--- Extract provided Enclosed Below ---

It is important to assign phenotypic classifications in relation to the genotype status to establish the similarities of the contrasted populations. In one study involving the Brazilian population, for example, the *4/*41 genotype was assigned the IM phenotype37. However, here we considered these patients to be PMs. Consequently, endoxifen concentrations also differed, which may indicate that the genotype affects the endoxifen concentration. Nonetheless, the endoxifen concentration in samples from IMs showed a mean deviation towards lower values (1.94 ng/mL) than expected (4.43 ng/mL). Here, the limitation of the data should be taken into account as variable adherence to the drug may affect the plasma endoxifen concentrations. After conducting telephone interviews with patients who had low concentrations of intermediaries metabolites we found out that they did not consume the medication regularly. Also, it should be noticed that in previous studies where the measurement of endoxifen showed higher concentrations, in the presence of more favorable phenotypes when the population was stratified by race/ethnicity, the Hispanic group showed low concentrations. Therefore, metaboliser phenotype alone may not be sufficient to determine whether tamoxifen is of potential benefit to an individual patient21. In addition, possible concomitant consumption of other drugs metabolised by CYP2D6 should be taken into consideration38,39. In addition, samples were collected from patients at different times of the day, adding further variability to the concentrations observed in the population40,41. In addition to classifying patients by metaboliser status, we also classified them by endoxifen level (Fig. 1). Eight patients with a tamoxifen concentration <10 ng/mL were excluded from this analysis due to the possibility that they were not taking the medication as prescribed.

--- End of Enclosed Extract provided ---
--- Dataset extract Enclosed Below ---

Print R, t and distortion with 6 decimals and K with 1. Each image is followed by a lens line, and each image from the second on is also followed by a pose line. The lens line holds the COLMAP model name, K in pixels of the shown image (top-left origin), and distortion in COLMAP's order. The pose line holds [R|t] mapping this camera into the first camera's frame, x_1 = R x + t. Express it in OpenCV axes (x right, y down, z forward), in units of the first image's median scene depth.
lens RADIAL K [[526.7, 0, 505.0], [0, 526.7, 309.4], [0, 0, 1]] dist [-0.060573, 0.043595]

--- End of Enclosed Dataset extract ---
--- Dataset extract Enclosed Below ---

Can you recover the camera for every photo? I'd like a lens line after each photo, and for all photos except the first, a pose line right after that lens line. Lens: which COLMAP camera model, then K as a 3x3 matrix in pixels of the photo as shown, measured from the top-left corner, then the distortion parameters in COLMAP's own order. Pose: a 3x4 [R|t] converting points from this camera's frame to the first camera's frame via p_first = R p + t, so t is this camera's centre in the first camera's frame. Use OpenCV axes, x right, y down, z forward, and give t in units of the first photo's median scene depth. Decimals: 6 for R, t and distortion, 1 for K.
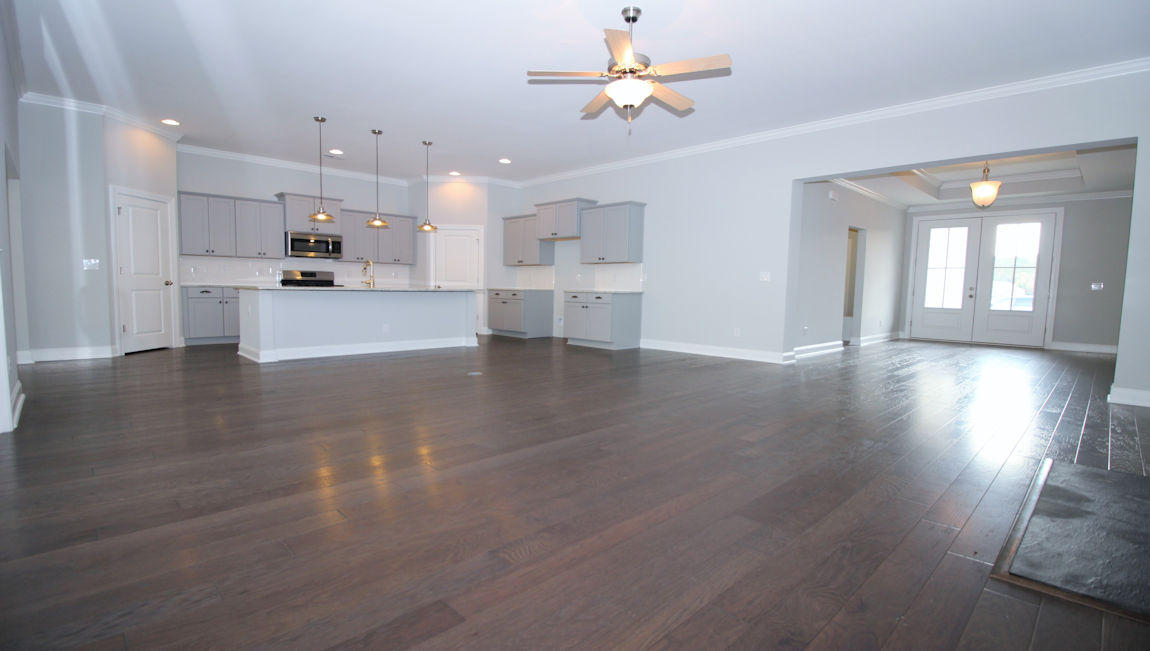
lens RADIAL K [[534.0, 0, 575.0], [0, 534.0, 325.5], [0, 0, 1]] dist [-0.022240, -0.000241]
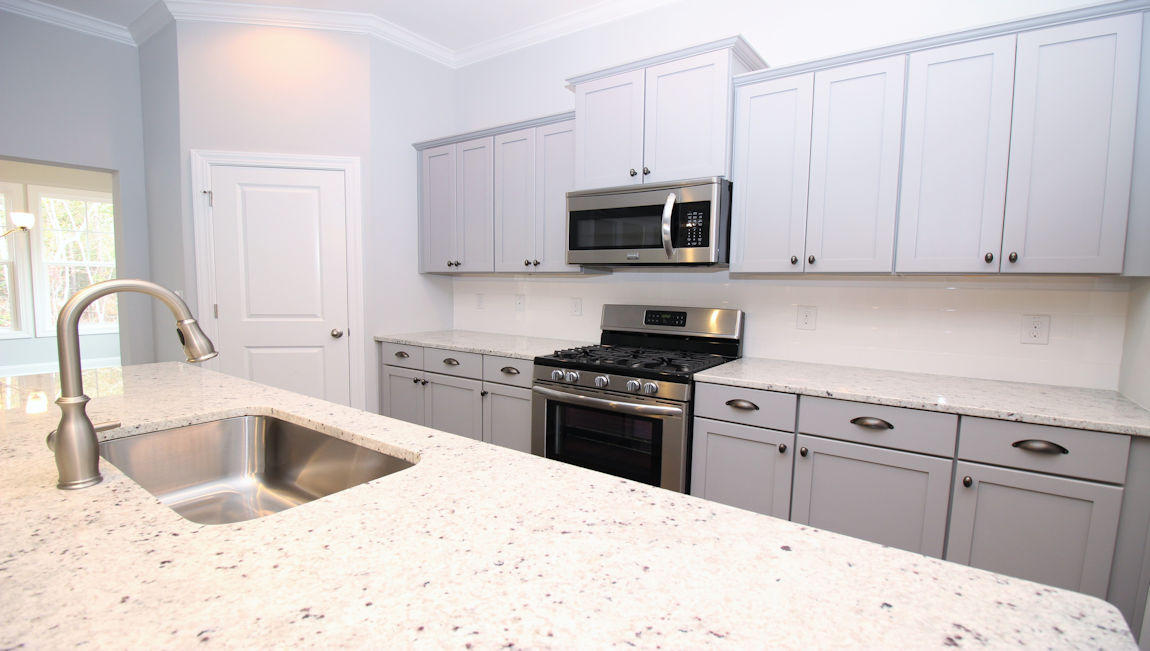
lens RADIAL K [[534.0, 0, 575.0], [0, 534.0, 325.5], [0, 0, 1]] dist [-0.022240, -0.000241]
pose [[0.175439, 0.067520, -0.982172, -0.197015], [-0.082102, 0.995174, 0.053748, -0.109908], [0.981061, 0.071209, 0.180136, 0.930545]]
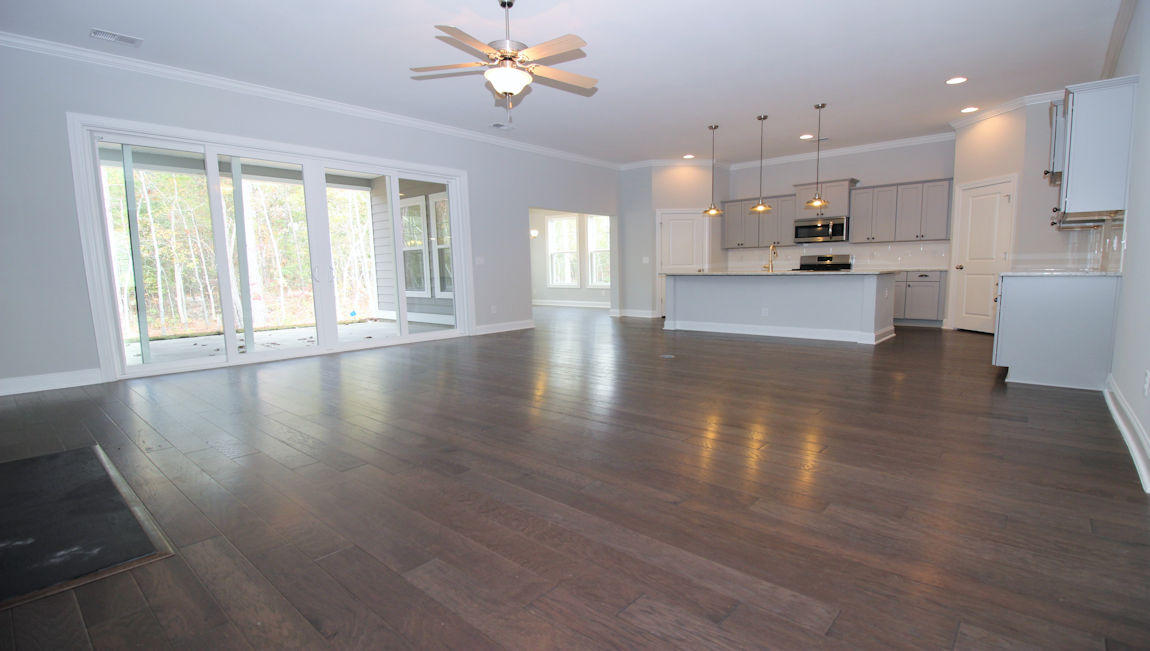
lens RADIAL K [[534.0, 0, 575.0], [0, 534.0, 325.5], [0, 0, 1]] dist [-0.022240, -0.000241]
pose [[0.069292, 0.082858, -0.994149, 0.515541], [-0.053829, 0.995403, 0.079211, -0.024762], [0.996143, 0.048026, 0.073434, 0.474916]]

--- End of Enclosed Dataset extract ---

> [Task directions]: Decide whether each statement agrees with the passage on tamoxifen and endoxifen: (a) in this study, patients with the *4/*41 genotype were treated as poor metabolizers; (b) all samples were collected at the same time of day; (c) patients with a tamoxifen concentration below 10 ng/mL were left out of the classification by endoxifen level. Answer yes or no for each, quoting the words of the passage that decide it.

> [Response area]:
(a) Yes: "However, here we considered these patients to be PMs."
(b) No: "samples were collected from patients at different times of the day"
(c) Yes: "Eight patients with a tamoxifen concentration <10 ng/mL were excluded from this analysis"